Date 9-19-2014 (12pm-1pm, F03-200A), Dr. Ryan Compton , HRL
Title: Geotagging One Hundred Million Twitter Accounts with Total Variation Minimization
Abstract: Geographically annotated social media is extremely valuable for modern information retrieval. However, when researchers can only access publicly-visible data, one quickly finds that social media users rarely publish location information. In this work, we provide a method which can geolocate the overwhelming majority of active Twitter users, independent of their location sharing preferences, using only publicly-visible Twitter data.
Our method infers an unknown user's location by examining their friend's locations. We frame the geotagging problem as an optimization over a social network with a total variation-based objective and provide a scalable and distributed algorithm for its solution. Furthermore, we show how a robust estimate of the geographic dispersion of each user's ego network can be used as a per-user accuracy measure, allowing us to discard poor location inferences and control the overall error of our approach.

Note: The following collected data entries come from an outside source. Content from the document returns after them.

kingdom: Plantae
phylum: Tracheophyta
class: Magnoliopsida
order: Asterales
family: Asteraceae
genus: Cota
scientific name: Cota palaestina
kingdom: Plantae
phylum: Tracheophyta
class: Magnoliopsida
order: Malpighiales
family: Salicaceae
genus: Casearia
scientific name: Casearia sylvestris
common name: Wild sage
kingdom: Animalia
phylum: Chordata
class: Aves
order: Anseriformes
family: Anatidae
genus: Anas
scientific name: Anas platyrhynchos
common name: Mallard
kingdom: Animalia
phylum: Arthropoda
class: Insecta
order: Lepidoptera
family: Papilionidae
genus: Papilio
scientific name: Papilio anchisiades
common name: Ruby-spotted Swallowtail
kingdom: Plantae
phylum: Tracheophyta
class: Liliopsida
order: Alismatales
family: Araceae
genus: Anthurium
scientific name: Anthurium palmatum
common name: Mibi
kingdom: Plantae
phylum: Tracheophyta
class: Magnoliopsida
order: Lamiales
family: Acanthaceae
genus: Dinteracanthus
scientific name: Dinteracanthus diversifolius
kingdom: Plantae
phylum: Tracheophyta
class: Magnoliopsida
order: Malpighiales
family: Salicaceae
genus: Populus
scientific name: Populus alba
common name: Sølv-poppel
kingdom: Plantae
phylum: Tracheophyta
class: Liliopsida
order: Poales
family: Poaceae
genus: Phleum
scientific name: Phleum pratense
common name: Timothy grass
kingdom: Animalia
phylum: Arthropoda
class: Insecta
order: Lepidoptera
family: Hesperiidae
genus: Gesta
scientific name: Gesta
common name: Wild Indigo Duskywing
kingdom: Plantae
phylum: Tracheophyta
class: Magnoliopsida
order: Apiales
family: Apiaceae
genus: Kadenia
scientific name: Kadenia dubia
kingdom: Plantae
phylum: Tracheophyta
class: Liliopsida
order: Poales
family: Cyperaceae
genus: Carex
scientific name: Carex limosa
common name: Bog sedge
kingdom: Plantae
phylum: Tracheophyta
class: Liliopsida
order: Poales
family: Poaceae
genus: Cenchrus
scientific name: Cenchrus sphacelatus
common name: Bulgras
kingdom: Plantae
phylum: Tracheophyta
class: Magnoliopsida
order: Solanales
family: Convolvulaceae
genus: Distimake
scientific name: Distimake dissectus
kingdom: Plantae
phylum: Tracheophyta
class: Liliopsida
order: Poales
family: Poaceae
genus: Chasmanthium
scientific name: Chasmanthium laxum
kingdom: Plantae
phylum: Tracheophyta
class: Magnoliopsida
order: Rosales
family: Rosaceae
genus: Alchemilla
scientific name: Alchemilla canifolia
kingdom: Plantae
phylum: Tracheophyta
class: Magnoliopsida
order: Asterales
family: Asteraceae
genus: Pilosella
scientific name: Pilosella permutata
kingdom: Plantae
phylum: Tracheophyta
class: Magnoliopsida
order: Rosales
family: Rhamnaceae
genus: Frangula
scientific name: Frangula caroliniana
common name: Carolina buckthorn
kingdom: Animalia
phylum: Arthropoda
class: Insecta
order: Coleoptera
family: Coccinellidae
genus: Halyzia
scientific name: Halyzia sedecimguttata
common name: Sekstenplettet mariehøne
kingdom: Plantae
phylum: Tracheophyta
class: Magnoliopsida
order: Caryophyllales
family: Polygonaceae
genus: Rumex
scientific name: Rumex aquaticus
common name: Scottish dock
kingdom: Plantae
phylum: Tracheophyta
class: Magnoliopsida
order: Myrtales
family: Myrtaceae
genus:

Leave-many-out evaluation shows that our method is able to infer location for 101,846,236 Twitter users at a median error of 6.33 km, allowing us to geotag over 80% of public tweets.
Date 9-12-2014 (12pm-1pm, F03-200A), Professor Ko Honda, UCLA
Title: An invitation to Floer homology
Abstract: This is a gentle introduction to Floer homology. ``Floer homology'' is a generic term for various homology theories of knots, 3- and 4-dimensional manifolds (aka spaces), symplectic manifolds, contact manifolds, etc., and has had an enormous impact in geometry/topology since its introduction by Floer more than twenty years ago. In this talk we start with a baby version of this theory called Morse homology, which gives a way to distinguish topological spaces (e.g., a sphere from the surface of a donut). We then build our way up to more recent theories such as contact homology and embedded contact homology.